- _WHAT THE TASK REQUIRES_
The response should consist of every line below, unchanged.

Segment Start: MATERIAL SUPPLIED

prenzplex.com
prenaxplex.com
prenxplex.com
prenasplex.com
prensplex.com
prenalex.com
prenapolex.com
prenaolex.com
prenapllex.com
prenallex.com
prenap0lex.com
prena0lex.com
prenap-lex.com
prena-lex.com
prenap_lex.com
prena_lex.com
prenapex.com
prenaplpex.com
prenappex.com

Segment End: MATERIAL SUPPLIED

- _SOLVED PROBLEM_
prenzplex.com
prenaxplex.com
prenxplex.com
prenasplex.com
prensplex.com
prenalex.com
prenapolex.com
prenaolex.com
prenapllex.com
prenallex.com
prenap0lex.com
prena0lex.com
prenap-lex.com
prena-lex.com
prenap_lex.com
prena_lex.com
prenapex.com
prenaplpex.com
prenappex.com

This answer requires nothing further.